Poker is a game where playing correctly means finding edges and exploiting them. So, if you think about it, it will make sense that (since luck is sometimes a factor whether we like it or not): playing solid poker comes with variance (upswings, downswings, lulls, plateaus, etc).

Now that you are armed with this knowledge, you can practice what the pros do, and that is “playing for the long haul”. That’s right ladies (and gents), it’s all just one big session. If you are playing well, then it shouldn’t matter that you finished any one session up or down because that’s short sighted thinking and, frankly, irrelevant.

So YAY! Now we can all stop making the silly little blunders that many of our poker peers are guilty of and begin the fun process of watching our bankrolls snowball.

These blunders include, but are not limitied to:

-Blaming things on “bad beats” (You can always peg how bad a player is by the amount of “bad beat” stories he/she tells, so concentrate on improving.
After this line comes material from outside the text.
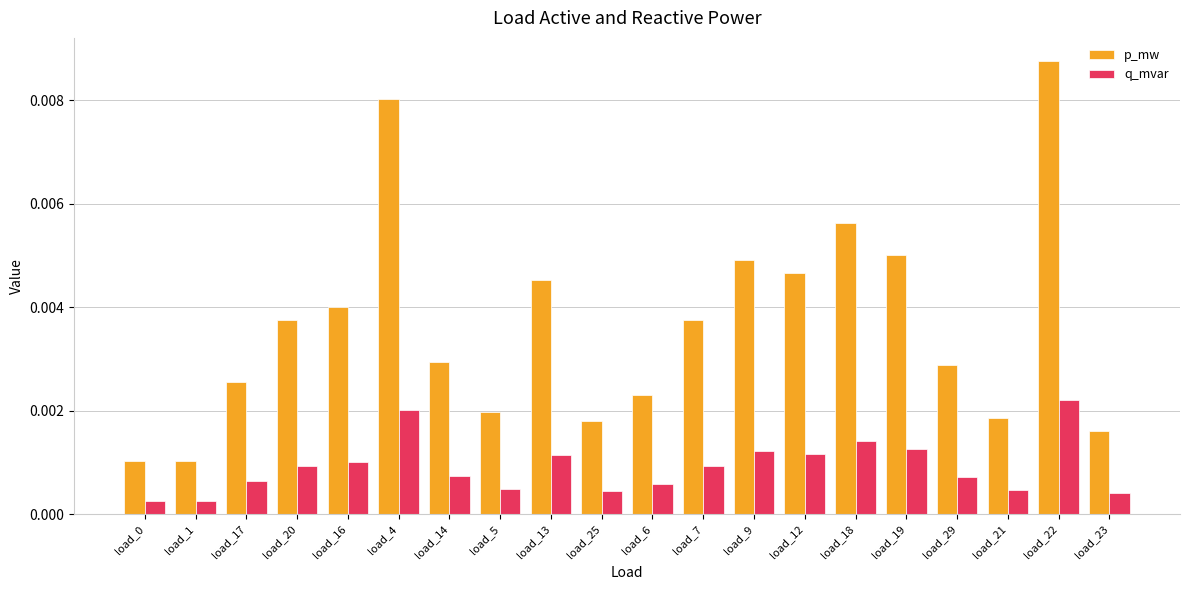

Are the bars grouped side by side (vs. stacked)?

Yes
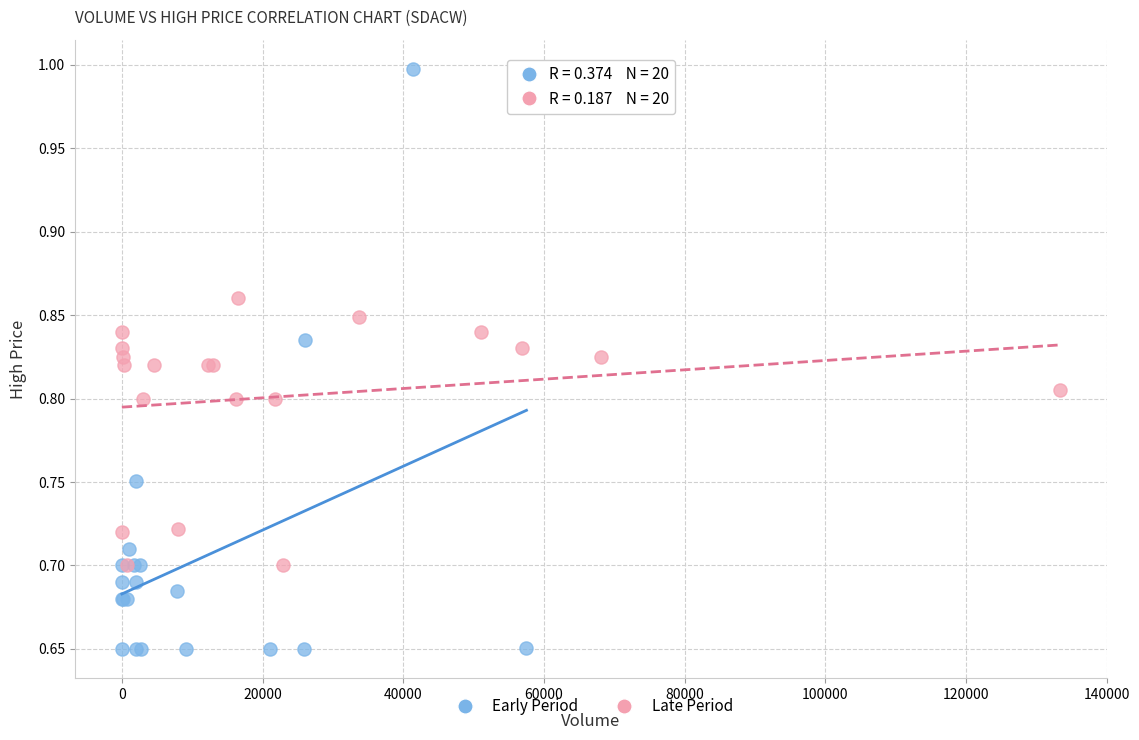

Which series contains the lowest Y value?

Early Period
No one wants to hear your whining anyway right?)

-Quitting while you’re ahead (quitting JUST because you’re ahead),

-Playing to get even (playing under subpar conditions JUST to try to get even),

-Tilting (playing emotionally and/or while flustered),

-Getting mad at other [bad] players (talk about biting the hand that feeds you!)

So, to reinforce: All poker players (good, bad, and ugly) have ups and downs. The difference is that expert poker players accept this fact and can play confidently knowing that over the long term their ups will outnumber their downs and THAT’S where the money is!